Over half of the visits to an ophthalmologist are routine eye checkups or post-operation follow-ups. Such in-person visits are necessary to monitor the condition of the patient’s eyes, so the physician can provide appropriate on-time treatment to mitigate damage to a patient’s vision. At each visit, the patient receives a set of routine eye examinations using standard ophthalmic instruments. These large machines are expensive, need to be stored in a controlled environment, and require a trained technician to operate them to conduct the exam. Because of these factors, a visit to an eye clinic can be expensive and time-consuming for a patient. In the case where the patient cannot physically visit the office, the ophthalmologist may call the patient and receive a verbal description of the patient’s eye condition, which often leads to misdiagnosis and costly late treatment. The problems associated with patients being unable to receive appropriate eye examination is made worse by the present COVID-19 pandemic, where everyone must stay at home and comply with the so-called social distancing policy to minimize the spread of the virus. Patients are unable to visit the eye clinic to receive their eye checkups, forcing ophthalmologists to rely on the patient’s verbal description for medical treatment.
To address the growing need for at-home eye monitoring, portable internet-enabled patient point-of-care ophthalmic instruments need to be designed to enable patients to self-examine their eyes in the comfort of their homes. The results from such screening are then forwarded to an ophthalmologist for off-site evaluation. Also, with these internet-enabled ophthalmic devices, patients can remotely connect with the physician to discuss their screening results via the internet. These devices aim to be low-cost, easy-to-use, reliable, and portable. They will replace the complicated to operate and costly to maintain conventional ophthalmic instruments such as the slit lamp, the visual acuity screener, the funduscope, and the tonometer.

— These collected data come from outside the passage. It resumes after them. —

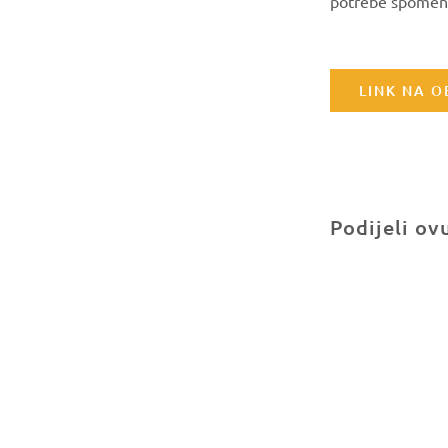
potrebe spomenu
LINK NA 
Podijeli ov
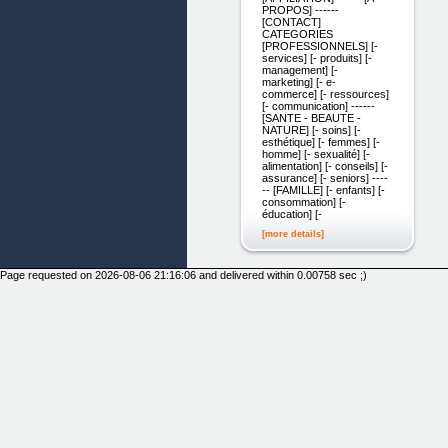
PROPOS] ------
[CONTACT]
CATEGORIES
[PROFESSIONNELS] [-
services] [- produits] [-
management] [-
marketing] [- e-
commerce] [- ressources]
[- communication] ------
[SANTE - BEAUTE -
NATURE] [- soins] [-
esthétique] [- femmes] [-
homme] [- sexualité] [-
alimentation] [- conseils] [-
assurance] [- seniors] ----
-- [FAMILLE] [- enfants] [-
consommation] [-
éducation] [-
[more details]
Page requested on 2026-08-06 21:16:06 and delivered within 0.00758 sec ;)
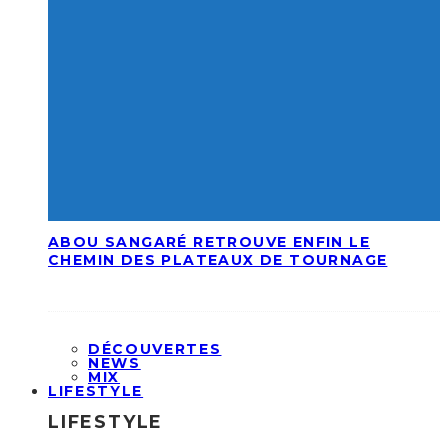
ABOU SANGARÉ RETROUVE ENFIN LE
CHEMIN DES PLATEAUX DE TOURNAGE
DÉCOUVERTES
NEWS
MIX
LIFESTYLE
LIFESTYLE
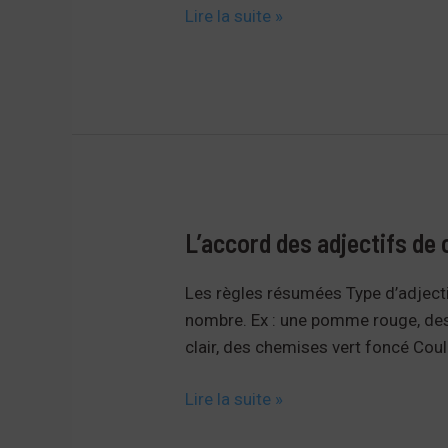
Les
Lire la suite »
pronoms
COD
(me,
te,
la,
les…)
L’accord des adjectifs de 
Les règles résumées Type d’adjecti
nombre. Ex : une pomme rouge, des 
clair, des chemises vert foncé Coul
L’accord
Lire la suite »
des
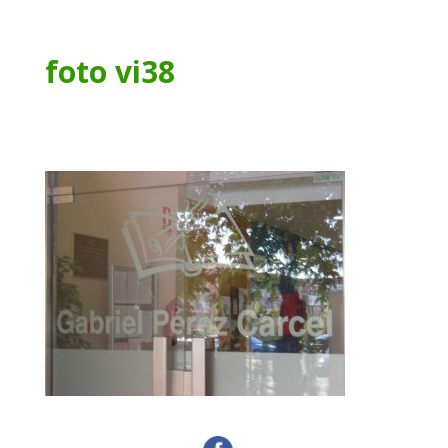
foto vi38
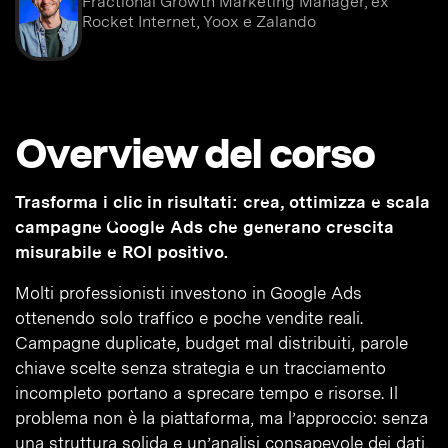
Fractional Growth Marketing Manager, ex
Rocket Internet, Yoox e Zalando
Overview del corso
Trasforma i clic in risultati: crea, ottimizza e scala
campagne Google Ads che generano crescita
misurabile e ROI positivo.
Molti professionisti investono in Google Ads
ottenendo solo traffico e poche vendite reali.
Campagne duplicate, budget mal distribuiti, parole
chiave scelte senza strategia e un tracciamento
incompleto portano a sprecare tempo e risorse. Il
problema non è la piattaforma, ma l’approccio: senza
una struttura solida e un’analisi consapevole dei dati,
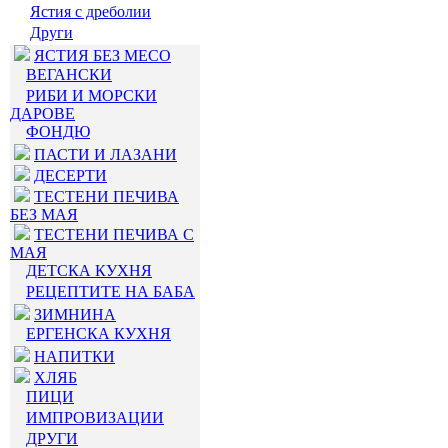
Ястия с дреболии
Други
ЯСТИЯ БЕЗ МЕСО
ВЕГАНСКИ
РИБИ И МОРСКИ
ДАРОВЕ
ФОНДЮ
ПАСТИ И ЛАЗАНИ
ДЕСЕРТИ
ТЕСТЕНИ ПЕЧИВА
БЕЗ МАЯ
ТЕСТЕНИ ПЕЧИВА С
МАЯ
ДЕТСКА КУХНЯ
РЕЦЕПТИТЕ НА БАБА
ЗИМНИНА
ЕРГЕНСКА КУХНЯ
НАПИТКИ
ХЛЯБ
ПИЦИ
ИМПРОВИЗАЦИИ
ДРУГИ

The main objective of this master’s thesis is to develop portable internet-enabled ophthalmic instruments that enable users to perform self-monitoring of their eyes. These instruments are a self-imaging slit lamp, a self-screening visual acuity screener, and a compact 2-in-1 goggle tester, capable of performing slit lamp examination and visual acuity screening. The self-imaging slit lamp instrument can automate the slit lamp screening process of the anterior segment of the eye. Slit images are captured and stored via an attached smartphone. Unlike the traditional visual acuity exam, the self-screening visual acuity screener enables the user to perform the test on himself or herself without the need for a test operator to facilitate the screening process.
Moreover, the 2-in-1 goggle allows the user to perform a self-imaging slit lamp exam and receive self-screening visual acuity results from a single compact device. Ophthalmologists are given access to the examination results through secure cloud storage, and they can communicate with patients via the attached smartphone in these devices. Preliminary prototyping of these portable self-examining ophthalmic instruments has demonstrated promising results.